ChatGPT (owned by OpenAI, a US company) has quickly become a household name and is known for abilities such as impressive content-rich responses to everyday questions, achieving outstanding results in exams and putting together compelling marketing pitches. 

However, in order to operate, the powerful tool processes massive quantities of personal data, and the Garante has cited the following concerns:  

• Transparency: there is a lack of information provided to users and interested parties whose data are collected and processed by OpenAI. It is a key principle of EU data protection law that users must be told what purposes their personal data are used and collected for. 
• Legal basis: in order to collect and process personal data in Europe, organisations also need a lawful basis. The Garante’s concern is that there is an absence of a legal basis which justifies the collection and use of such large amounts of personal data in order to ‘train’ the algorithms which underpin ChatGPT. 
• Inaccuracy of data: the information provided by ChatGPT (for example, in its responses to a question or an essay answer) does not always correspond to the real data, so there is a risk of inaccurate processing of personal data. 
• Processing of children’s data: The OpenAI terms state that the service is aimed at people over the age of 13, but there is no age verification of users, which means that the service is potentially available to users under that age. For its part, Google imposed a requirement for users of its generative AI, Bard, to be over the age of 18. 

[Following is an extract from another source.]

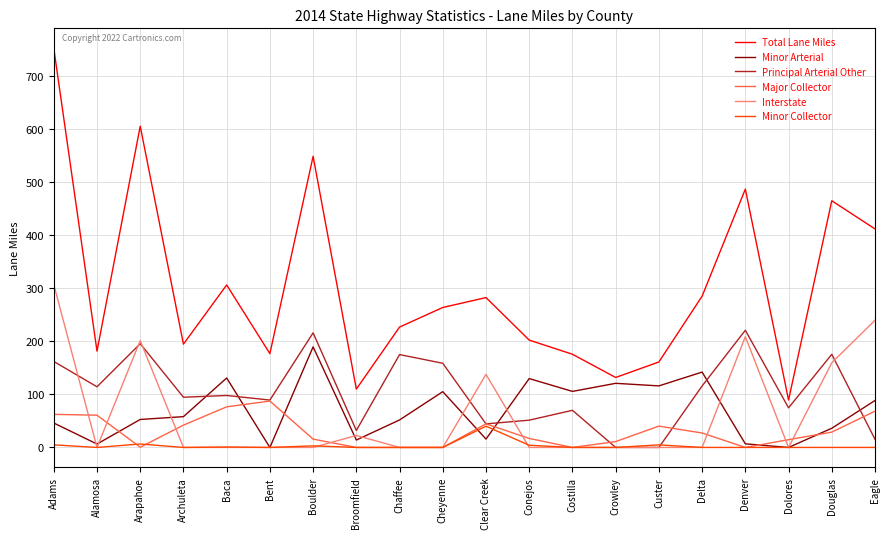

At which category does Major Collector reach its first local valley?

Arapahoe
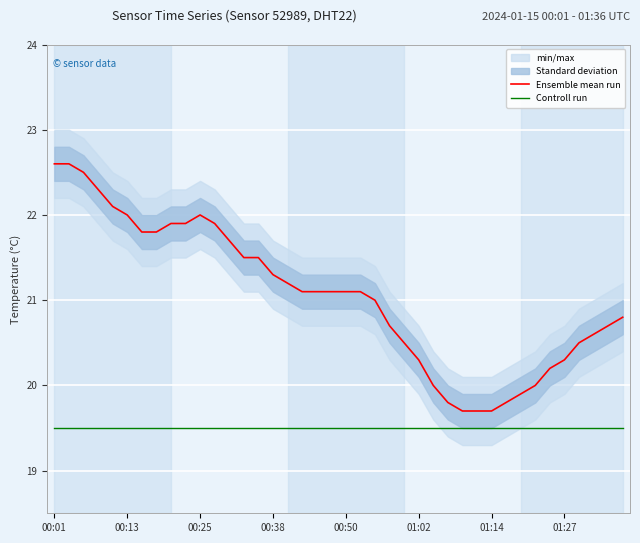

List the series in order of their peak value, highest first.

Ensemble mean run, Controll run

This resolution follows an open letter that was published on 28 March 2023 calling on ‘all AI labs to immediately pause for at least 6 months the training of AI systems more powerful than GPT-4.’ This letter was signed by individuals such as Elon Musk and Steve Wozniak (Apple co-founder) and other interested parties including AI experts. 

With this pressure from both the regulator and the industry, we may start to see a slowdown in the rapid pace implementation of AI tools. 

OpenAI has 20 days from the date of the order to communicate to the Garante what measures it has taken to implement the Garante’s suggestions. If it fails to do so it could face GDPR levels of fine (up to EUR 20 million or up to 4% of annual global turnover).